THE DATA Start Marker

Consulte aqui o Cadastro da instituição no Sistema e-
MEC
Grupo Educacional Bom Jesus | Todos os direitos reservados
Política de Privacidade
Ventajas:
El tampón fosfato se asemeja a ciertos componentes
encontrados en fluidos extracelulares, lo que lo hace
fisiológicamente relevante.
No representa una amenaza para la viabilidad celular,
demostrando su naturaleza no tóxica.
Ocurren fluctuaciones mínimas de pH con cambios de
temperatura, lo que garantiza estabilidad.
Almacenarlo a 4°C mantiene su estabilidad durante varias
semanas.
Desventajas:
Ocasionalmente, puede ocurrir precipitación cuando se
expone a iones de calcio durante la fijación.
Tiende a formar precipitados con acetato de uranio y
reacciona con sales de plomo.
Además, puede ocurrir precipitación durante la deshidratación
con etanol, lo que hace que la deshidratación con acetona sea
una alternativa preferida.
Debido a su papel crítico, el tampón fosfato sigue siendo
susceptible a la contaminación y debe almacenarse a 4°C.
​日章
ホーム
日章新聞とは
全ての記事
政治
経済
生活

THE DATA End Marker
THE DATA Start Marker

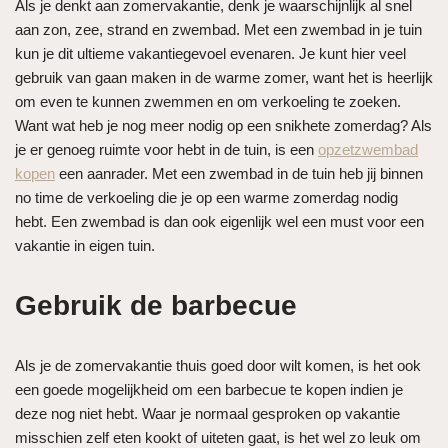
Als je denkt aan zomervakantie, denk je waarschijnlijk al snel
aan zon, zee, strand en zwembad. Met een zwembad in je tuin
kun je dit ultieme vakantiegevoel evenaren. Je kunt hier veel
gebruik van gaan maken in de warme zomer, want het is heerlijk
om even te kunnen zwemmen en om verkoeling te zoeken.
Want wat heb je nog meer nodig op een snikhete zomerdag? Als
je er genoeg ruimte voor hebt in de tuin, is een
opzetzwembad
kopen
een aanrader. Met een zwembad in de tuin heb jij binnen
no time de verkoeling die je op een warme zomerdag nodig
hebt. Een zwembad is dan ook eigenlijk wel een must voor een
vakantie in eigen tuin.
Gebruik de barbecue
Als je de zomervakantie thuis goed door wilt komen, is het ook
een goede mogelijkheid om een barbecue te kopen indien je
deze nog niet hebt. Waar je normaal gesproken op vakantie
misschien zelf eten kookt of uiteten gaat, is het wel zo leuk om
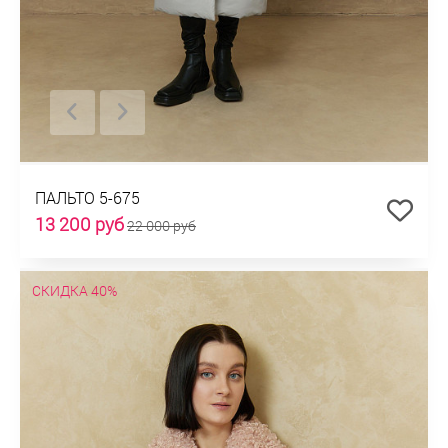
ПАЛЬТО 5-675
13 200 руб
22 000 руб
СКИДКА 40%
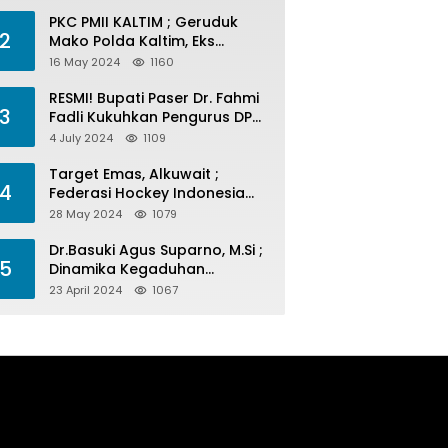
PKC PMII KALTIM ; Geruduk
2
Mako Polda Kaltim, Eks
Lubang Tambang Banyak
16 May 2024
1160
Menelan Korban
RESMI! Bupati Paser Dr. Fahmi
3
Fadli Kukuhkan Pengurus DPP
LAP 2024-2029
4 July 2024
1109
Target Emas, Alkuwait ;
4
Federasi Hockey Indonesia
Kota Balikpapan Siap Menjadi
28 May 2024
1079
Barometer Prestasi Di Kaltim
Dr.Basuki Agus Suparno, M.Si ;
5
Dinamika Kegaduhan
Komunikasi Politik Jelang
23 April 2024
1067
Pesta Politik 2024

THE DATA End Marker

*EXERCISE*
Write out exactly the lines above between the line with "om even te kunnen" and the line with "Als je de zomervakantie", inclusive, and nothing beyond them.

*WRITTEN ANSWER*
om even te kunnen zwemmen en om verkoeling te zoeken.
Want wat heb je nog meer nodig op een snikhete zomerdag? Als
je er genoeg ruimte voor hebt in de tuin, is een
opzetzwembad
kopen
een aanrader. Met een zwembad in de tuin heb jij binnen
no time de verkoeling die je op een warme zomerdag nodig
hebt. Een zwembad is dan ook eigenlijk wel een must voor een
vakantie in eigen tuin.
Gebruik de barbecue
Als je de zomervakantie thuis goed door wilt komen, is het ook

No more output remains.